### Task item
Your job with the data below is to output exactly the lines from the one holding "fx_px: 1943" down to the one holding "f_number: 2.8", both included, and no others.

○ ○ ○

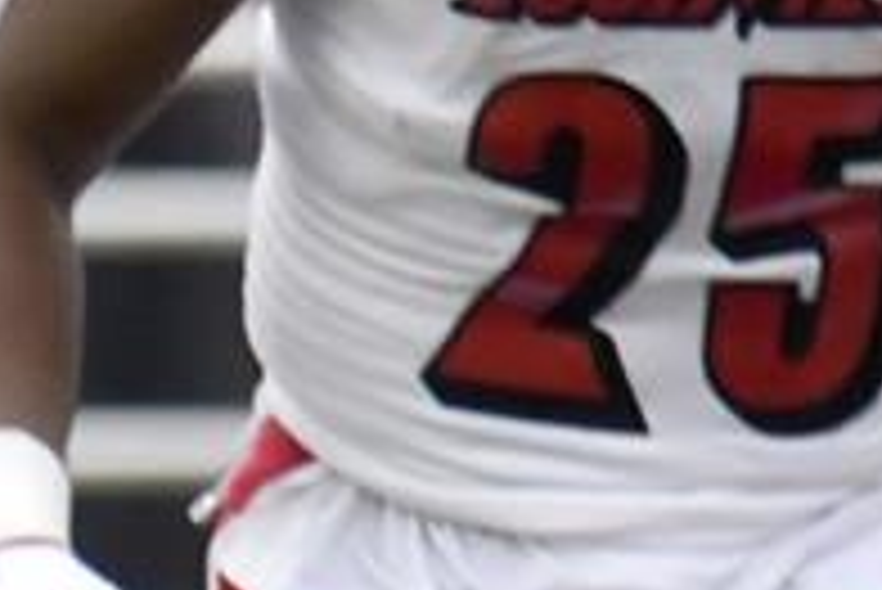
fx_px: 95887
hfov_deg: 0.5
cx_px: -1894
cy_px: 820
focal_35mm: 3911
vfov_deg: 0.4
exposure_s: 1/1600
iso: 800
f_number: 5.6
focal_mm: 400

○ ○ ○

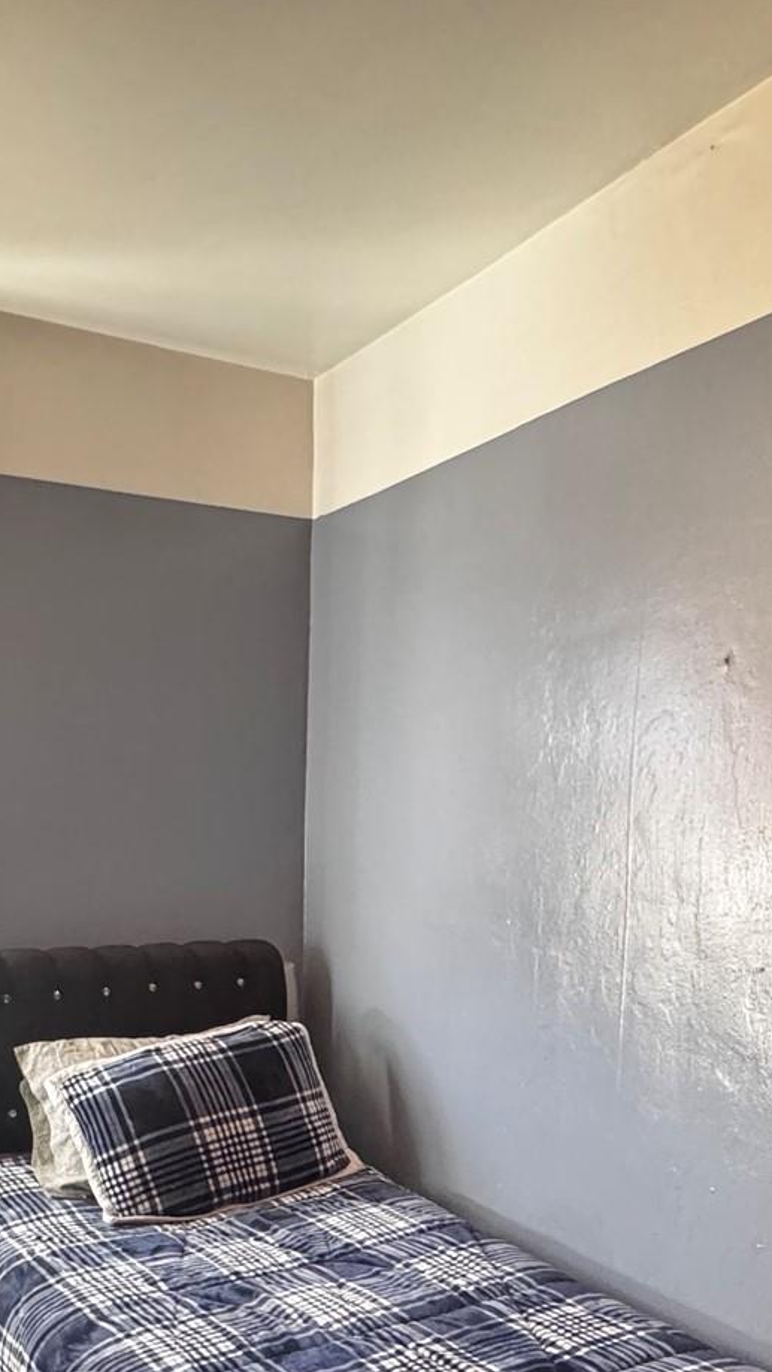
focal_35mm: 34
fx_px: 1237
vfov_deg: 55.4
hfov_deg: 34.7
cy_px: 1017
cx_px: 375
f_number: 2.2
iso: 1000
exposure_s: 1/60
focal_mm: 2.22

○ ○ ○

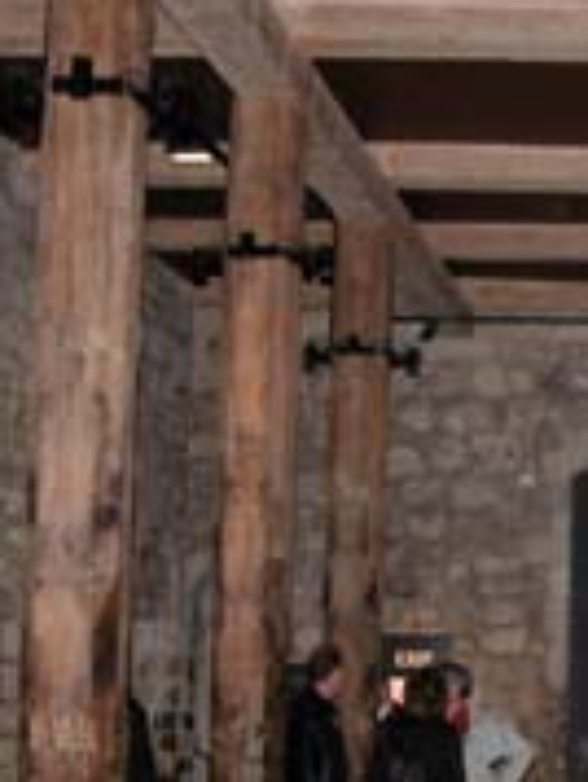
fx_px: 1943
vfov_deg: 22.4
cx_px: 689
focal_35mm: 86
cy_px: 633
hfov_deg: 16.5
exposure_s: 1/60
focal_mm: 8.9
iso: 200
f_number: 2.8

○ ○ ○

### Solution for this task
fx_px: 1943
vfov_deg: 22.4
cx_px: 689
focal_35mm: 86
cy_px: 633
hfov_deg: 16.5
exposure_s: 1/60
focal_mm: 8.9
iso: 200
f_number: 2.8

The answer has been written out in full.